Passage for review
- Opening Delimiter -
# SpotServe: Serving generative large language models on preemptible instances

## Meta Info

Presented in [ASPLOS 2024](https://arxiv.org/abs/2311.15566).

## Understanding the paper

### TL;DR

* SpotServe — the first distributed LLM serving system on *preemptible instances*
* Techniques
  * Dynamically adapt the LLM parallelization configuration
  * Minimize the cost of migrating instances for dynamic reparallelization
    * Formulated as a bipartite graph matching problem → use the KuhnMunkres algorithm to identify an optimal migration plan
  * Stateful inference recovery
    * Commit inference progress at a much finer granularity
    * Resume inference upon preemption

### Background

* Spot instances
  * Lower price than on-demand instances
  * May be preempted at any time
  * Grace period (e.g., 30 seconds for AWS spot instances)

### Existing works

* Leverage spot instances to reduce the monetary cost of DNN inference
  * Example: [MArk](https://www.usenix.org/conference/atc19/presentation/zhang-chengliang), [Cocktail](https://www.usenix.org/conference/nsdi22/presentation/gunasekaran)
- Closing Delimiter -
About this task
Can you repeat, word for word, the part of the SpotServe notes starting at "### Background" and ending at "AWS spot instances)"?

Record extracts
- Opening Delimiter -
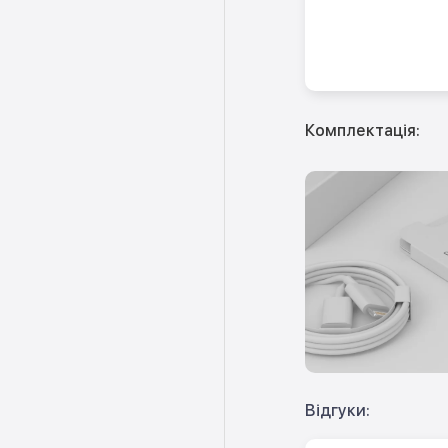
Комплектація:
Відгуки: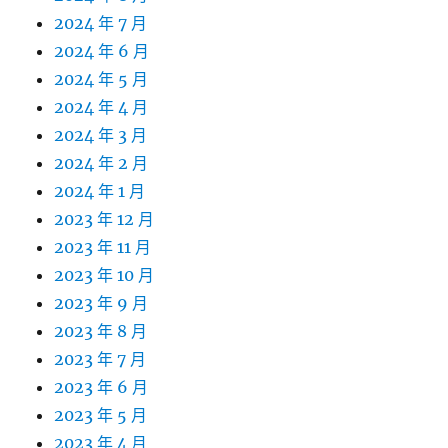
2024 年 7 月
2024 年 6 月
2024 年 5 月
2024 年 4 月
2024 年 3 月
2024 年 2 月
2024 年 1 月
2023 年 12 月
2023 年 11 月
2023 年 10 月
2023 年 9 月
2023 年 8 月
2023 年 7 月
2023 年 6 月
2023 年 5 月
2023 年 4 月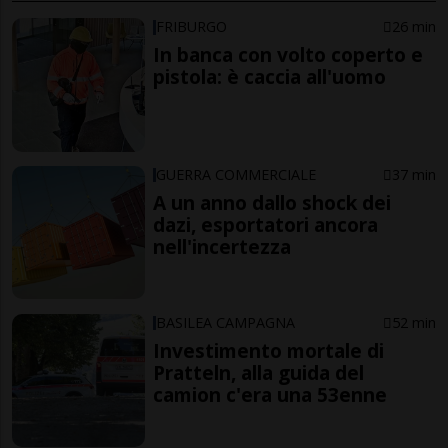
FRIBURGO
26 min
In banca con volto coperto e
pistola: è caccia all'uomo
GUERRA COMMERCIALE
37 min
A un anno dallo shock dei
dazi, esportatori ancora
nell'incertezza
BASILEA CAMPAGNA
52 min
Investimento mortale di
Pratteln, alla guida del
camion c'era una 53enne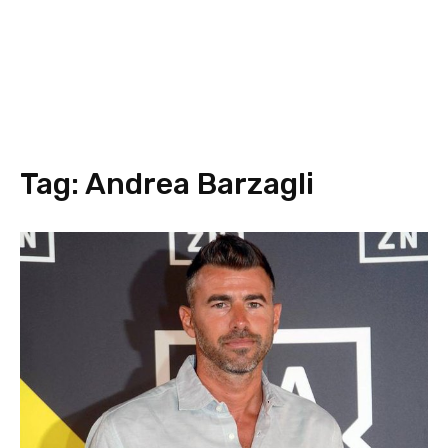
Tag:
Andrea Barzagli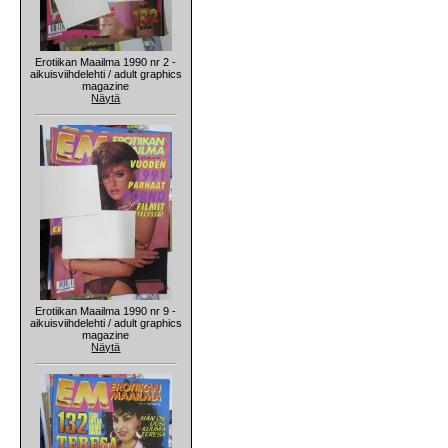
Erotiikan Maailma 1990 nr 2 -
aikuisviihdelehti / adult graphics
magazine
Näytä
Erotiikan Maailma 1990 nr 9 -
aikuisviihdelehti / adult graphics
magazine
Näytä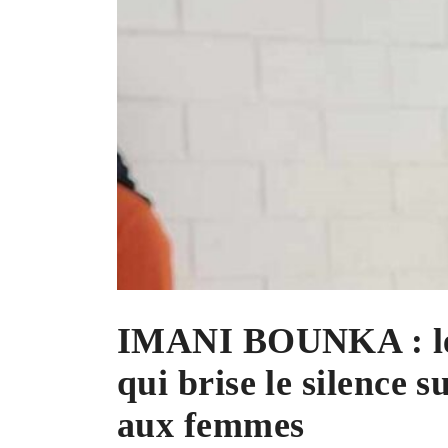
IMANI BOUNKA : le 
qui brise le silence su
aux femmes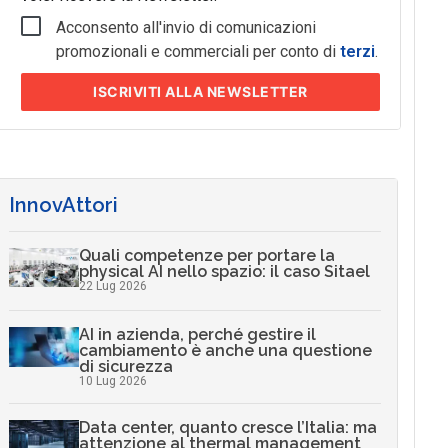
Acconsento all'invio di comunicazioni
promozionali e commerciali per conto di
terzi
.
ISCRIVITI
ALLA NEWSLETTER
InnovAttori
Quali competenze per portare la
physical AI nello spazio: il caso Sitael
22 Lug 2026
AI in azienda, perché gestire il
cambiamento è anche una questione
di sicurezza
10 Lug 2026
Data center, quanto cresce l’Italia: ma
attenzione al thermal management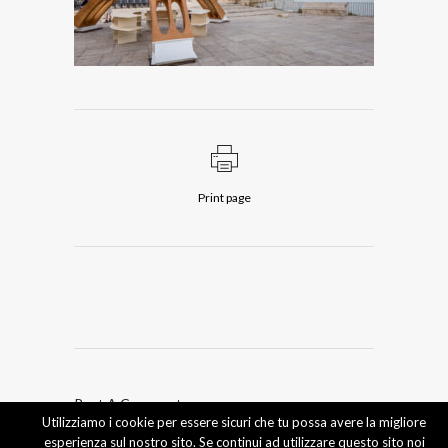
Print page
Post A Comment
Utilizziamo i cookie per essere sicuri che tu possa avere la migliore
esperienza sul nostro sito. Se continui ad utilizzare questo sito noi
Devi essere
connesso
per inviare un commento.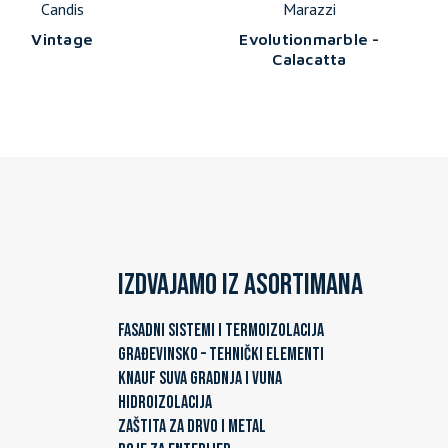
Candis
Marazzi
Vintage
Evolutionmarble -
Calacatta
Izdvajamo iz asortimana
FASADNI SISTEMI I TERMOIZOLACIJA
GRAĐEVINSKO – TEHNIČKI ELEMENTI
KNAUF SUVA GRADNJA I VUNA
HIDROIZOLACIJA
ZAŠTITA ZA DRVO I METAL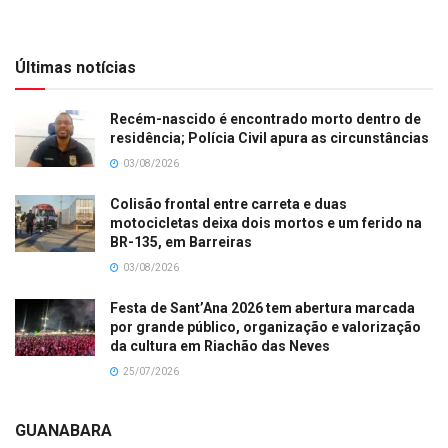
Últimas notícias
Recém-nascido é encontrado morto dentro de
residência; Polícia Civil apura as circunstâncias
03/08/2026
Colisão frontal entre carreta e duas
motocicletas deixa dois mortos e um ferido na
BR-135, em Barreiras
03/08/2026
Festa de Sant’Ana 2026 tem abertura marcada
por grande público, organização e valorização
da cultura em Riachão das Neves
25/07/2026
GUANABARA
- Closing Delimiter -
Response
### Background

* Spot instances
  * Lower price than on-demand instances
  * May be preempted at any time
  * Grace period (e.g., 30 seconds for AWS spot instances)